> [Directive]: For the records below, give the count of lines holding the word "Pasted" and nothing more.
[Data under study]
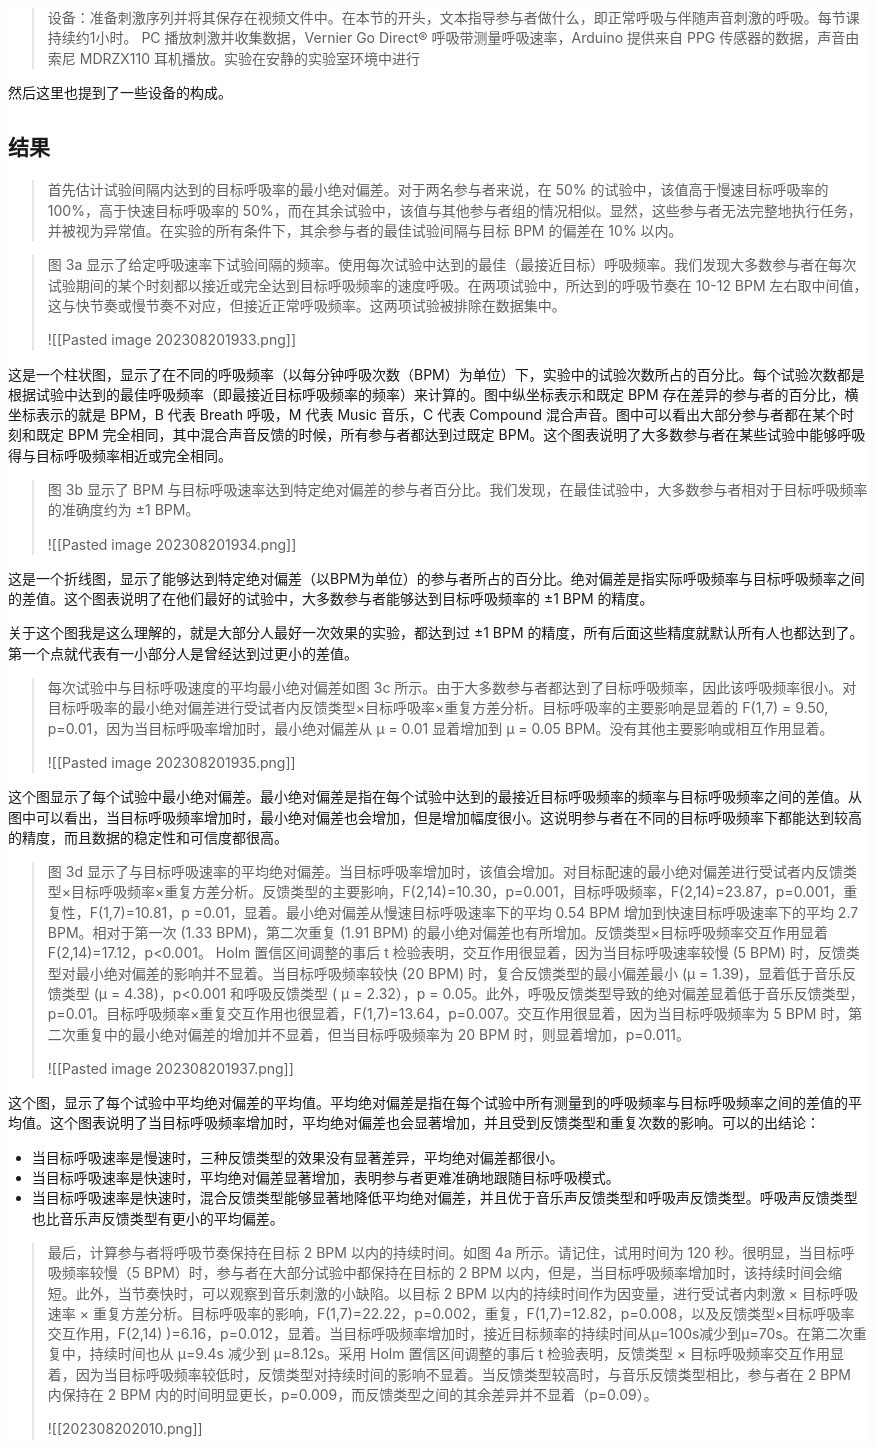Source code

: > 设备：准备刺激序列并将其保存在视频文件中。在本节的开头，文本指导参与者做什么，即正常呼吸与伴随声音刺激的呼吸。每节课持续约1小时。 PC 播放刺激并收集数据，Vernier Go Direct® 呼吸带测量呼吸速率，Arduino 提供来自 PPG 传感器的数据，声音由索尼 MDRZX110 耳机播放。实验在安静的实验室环境中进行

然后这里也提到了一些设备的构成。

## 结果
> 首先估计试验间隔内达到的目标呼吸率的最小绝对偏差。对于两名参与者来说，在 50% 的试验中，该值高于慢速目标呼吸率的 100%，高于快速目标呼吸率的 50%，而在其余试验中，该值与其他参与者组的情况相似。显然，这些参与者无法完整地执行任务，并被视为异常值。在实验的所有条件下，其余参与者的最佳试验间隔与目标 BPM 的偏差在 10% 以内。

> 图 3a 显示了给定呼吸速率下试验间隔的频率。使用每次试验中达到的最佳（最接近目标）呼吸频率。我们发现大多数参与者在每次试验期间的某个时刻都以接近或完全达到目标呼吸频率的速度呼吸。在两项试验中，所达到的呼吸节奏在 10-12 BPM 左右取中间值，这与快节奏或慢节奏不对应，但接近正常呼吸频率。这两项试验被排除在数据集中。
> 
>![[Pasted image 202308201933.png]]

这是一个柱状图，显示了在不同的呼吸频率（以每分钟呼吸次数（BPM）为单位）下，实验中的试验次数所占的百分比。每个试验次数都是根据试验中达到的最佳呼吸频率（即最接近目标呼吸频率的频率）来计算的。图中纵坐标表示和既定 BPM 存在差异的参与者的百分比，横坐标表示的就是 BPM，B 代表 Breath 呼吸，M 代表 Music 音乐，C 代表 Compound 混合声音。图中可以看出大部分参与者都在某个时刻和既定 BPM 完全相同，其中混合声音反馈的时候，所有参与者都达到过既定 BPM。这个图表说明了大多数参与者在某些试验中能够呼吸得与目标呼吸频率相近或完全相同。

> 图 3b 显示了 BPM 与目标呼吸速率达到特定绝对偏差的参与者百分比。我们发现，在最佳试验中，大多数参与者相对于目标呼吸频率的准确度约为 ±1 BPM。
> 
> ![[Pasted image 202308201934.png]]

这是一个折线图，显示了能够达到特定绝对偏差（以BPM为单位）的参与者所占的百分比。绝对偏差是指实际呼吸频率与目标呼吸频率之间的差值。这个图表说明了在他们最好的试验中，大多数参与者能够达到目标呼吸频率的 ±1 BPM 的精度。

关于这个图我是这么理解的，就是大部分人最好一次效果的实验，都达到过 ±1 BPM 的精度，所有后面这些精度就默认所有人也都达到了。第一个点就代表有一小部分人是曾经达到过更小的差值。

> 每次试验中与目标呼吸速度的平均最小绝对偏差如图 3c 所示。由于大多数参与者都达到了目标呼吸频率，因此该呼吸频率很小。对目标呼吸率的最小绝对偏差进行受试者内反馈类型×目标呼吸率×重复方差分析。目标呼吸率的主要影响是显着的 F(1,7) = 9.50, p=0.01，因为当目标呼吸率增加时，最小绝对偏差从 μ = 0.01 显着增加到 μ = 0.05 BPM。没有其他主要影响或相互作用显着。
> 
> ![[Pasted image 202308201935.png]]

这个图显示了每个试验中最小绝对偏差。最小绝对偏差是指在每个试验中达到的最接近目标呼吸频率的频率与目标呼吸频率之间的差值。从图中可以看出，当目标呼吸频率增加时，最小绝对偏差也会增加，但是增加幅度很小。这说明参与者在不同的目标呼吸频率下都能达到较高的精度，而且数据的稳定性和可信度都很高。

> 图 3d 显示了与目标呼吸速率的平均绝对偏差。当目标呼吸率增加时，该值会增加。对目标配速的最小绝对偏差进行受试者内反馈类型×目标呼吸频率×重复方差分析。反馈类型的主要影响，F(2,14)=10.30，p=0.001，目标呼吸频率，F(2,14)=23.87，p=0.001，重复性，F(1,7)=10.81，p =0.01，显着。最小绝对偏差从慢速目标呼吸速率下的平均 0.54 BPM 增加到快速目标呼吸速率下的平均 2.7 BPM。相对于第一次 (1.33 BPM)，第二次重复 (1.91 BPM) 的最小绝对偏差也有所增加。反馈类型×目标呼吸频率交互作用显着F(2,14)=17.12，p<0.001。 Holm 置信区间调整的事后 t 检验表明，交互作用很显着，因为当目标呼吸速率较慢 (5 BPM) 时，反馈类型对最小绝对偏差的影响并不显着。当目标呼吸频率较快 (20 BPM) 时，复合反馈类型的最小偏差最小 (μ = 1.39)，显着低于音乐反馈类型 (μ = 4.38)，p<0.001 和呼吸反馈类型 ( μ = 2.32），p = 0.05。此外，呼吸反馈类型导致的绝对偏差显着低于音乐反馈类型，p=0.01。目标呼吸频率×重复交互作用也很显着，F(1,7)=13.64，p=0.007。交互作用很显着，因为当目标呼吸频率为 5 BPM 时，第二次重复中的最小绝对偏差的增加并不显着，但当目标呼吸频率为 20 BPM 时，则显着增加，p=0.011。
> 
> ![[Pasted image 202308201937.png]]

这个图，显示了每个试验中平均绝对偏差的平均值。平均绝对偏差是指在每个试验中所有测量到的呼吸频率与目标呼吸频率之间的差值的平均值。这个图表说明了当目标呼吸频率增加时，平均绝对偏差也会显著增加，并且受到反馈类型和重复次数的影响。可以的出结论：

- 当目标呼吸速率是慢速时，三种反馈类型的效果没有显著差异，平均绝对偏差都很小。
- 当目标呼吸速率是快速时，平均绝对偏差显著增加，表明参与者更难准确地跟随目标呼吸模式。
- 当目标呼吸速率是快速时，混合反馈类型能够显著地降低平均绝对偏差，并且优于音乐声反馈类型和呼吸声反馈类型。呼吸声反馈类型也比音乐声反馈类型有更小的平均偏差。

> 最后，计算参与者将呼吸节奏保持在目标 2 BPM 以内的持续时间。如图 4a 所示。请记住，试用时间为 120 秒。很明显，当目标呼吸频率较慢（5 BPM）时，参与者在大部分试验中都保持在目标的 2 BPM 以内，但是，当目标呼吸频率增加时，该持续时间会缩短。此外，当节奏快时，可以观察到音乐刺激的小缺陷。以目标 2 BPM 以内的持续时间作为因变量，进行受试者内刺激 × 目标呼吸速率 × 重复方差分析。目标呼吸率的影响，F(1,7)=22.22，p=0.002，重复，F(1,7)=12.82，p=0.008，以及反馈类型×目标呼吸率交互作用，F(2,14) )=6.16，p=0.012，显着。当目标呼吸频率增加时，接近目标频率的持续时间从μ=100s减少到μ=70s。在第二次重复中，持续时间也从 μ=9.4s 减少到 μ=8.12s。采用 Holm 置信区间调整的事后 t 检验表明，反馈类型 × 目标呼吸频率交互作用显着，因为当目标呼吸频率较低时，反馈类型对持续时间的影响不显着。当反馈类型较高时，与音乐反馈类型相比，参与者在 2 BPM 内保持在 2 BPM 内的时间明显更长，p=0.009，而反馈类型之间的其余差异并不显着（p=0.09）。
> 
> ![[202308202010.png]]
[/Data under study]
> [Answer below]: 4